This month’s dust up in the Little City over how the $3 million surplus that remained at the completion of the fiscal year on June 30 has all the earmarks of the same kind of clash that has periodically broken out when some politicians seek to overstep the separate domains of the Falls Church city government and the City schools.
For all the sophistry and other dissembling verbiage that may be brought to bear on this situation, it is only the latest form of the same old conflict. In our more than 21 years providing weekly editions of our newspaper in this community, we’ve seen it repeated over and over again. It happens especially when there is a certain acrimony held by some members on the City Council over the functioning of the City’s schools.

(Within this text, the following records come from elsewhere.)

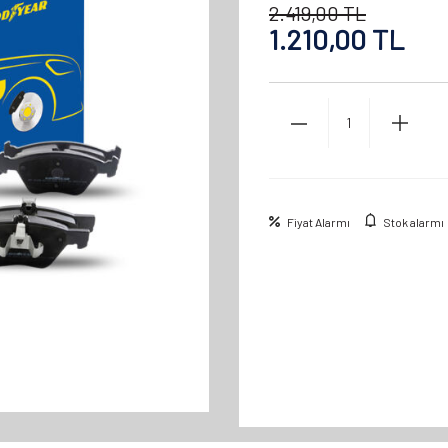
2.419,00
TL
1.210,00
TL
Fiyat Alarmı
Stok alarmı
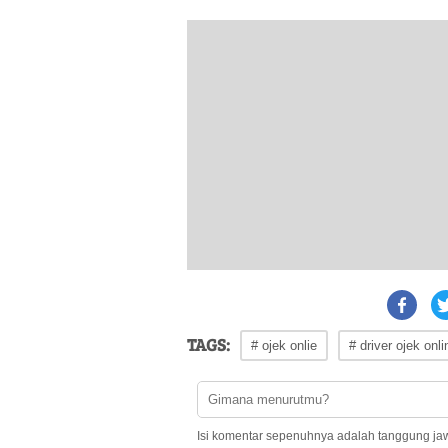
TAGS:
# ojek onlie
# driver ojek onli
Isi komentar sepenuhnya adalah tanggung ja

Now, the pattern has always been, however, for such acrimony to be completely denied. But when put to the test, it takes the form of a sharp protest against the idea of committing taxpayer resources to things a substantial portion of the Council has the desire to deny.
It should be noted that prior to our being on the scene, there were many times in the earliest years of the City in the 1950s through 1970s when there was no attempt by many Council members to hide or obfuscate their hostility toward the schools.
The distinction between the two sovereign, so to speak, legal and political functions and domains of the two bodies – the City Council and School Board – came into sharper focus when citizens voted to elect their School Board in the early 1990s. It amplified the separate-but-equal standing of the two bodies as spelled out in state law and the City’s code long before.
That is, the City Council gets the final say on how much of City resources, derived through taxes and other means, it will designate for the Schools. But that’s where the Council’s authority ends. It is solely up to the Schools to work out how that money will be allocated and deployed within the system.
The temptation has been almost too much for some Council members over the years to weigh decisions on allocations to the School Board by judging whether one or another School program should be funded, or not. But that is not the function of the Council to determine. It cannot micromanage within the School Board’s area of authority.
In the current case, some on Council are seeking to get around that constraint by allocating the entire surplus (aside from portions marked for legal and other contingencies) to “capital improvement project” (CIP) use, thus designating none of it for School operations.
But that is just the kind of technicality that some have sought to exploit over the years in the seemingly unending wars between stingy taxpayers and too-young-to-vote children who are hoping to cope in the world with the benefit of a good education.
Editorial: Overstepping the Boundary Again
FCNP.com
This month’s dust up in the Little City over how the $3 million surplus that remained at the completion of the fiscal year on June 30 has all the earmarks of the same kind of clash that has periodically broken out when some politicians seek to overstep the separate domains of the Falls Church city government and the City schools.
For all the sophistry and other dissembling verbiage that may be brought to bear on this situation, it is only the latest form of the same old conflict. In our more than 21 years providing weekly editions of our newspaper in this community, we’ve seen it repeated over and over again. It happens especially when there is a certain acrimony held by some members on the City Council over the functioning of the City’s schools.
Now, the pattern has always been, however, for such acrimony to be completely denied. But when put to the test, it takes the form of a sharp protest against the idea of committing taxpayer resources to things a substantial portion of the Council has the desire to deny.
It should be noted that prior to our being on the scene, there were many times in the earliest years of the City in the 1950s through 1970s when there was no attempt by many Council members to hide or obfuscate their hostility toward the schools.
The distinction between the two sovereign, so to speak, legal and political functions and domains of the two bodies – the City Council and School Board – came into sharper focus when citizens voted to elect their School Board in the early 1990s. It amplified the separate-but-equal standing of the two bodies as spelled out in state law and the City’s code long before.
That is, the City Council gets the final say on how much of City resources, derived through taxes and other means, it will designate for the Schools. But that’s where the Council’s authority ends. It is solely up to the Schools to work out how that money will be allocated and deployed within the system.
The temptation has been almost too much for some Council members over the years to weigh decisions on allocations to the School Board by judging whether one or another School program should be funded, or not. But that is not the function of the Council to determine. It cannot micromanage within the School Board’s area of authority.
In the current case, some on Council are seeking to get around that constraint by allocating the entire surplus (aside from portions marked for legal and other contingencies) to “capital improvement project” (CIP) use, thus designating none of it for School operations.
But that is just the kind of technicality that some have sought to exploit over the years in the seemingly unending wars between stingy taxpayers and too-young-to-vote children who are hoping to cope in the world with the benefit of a good education.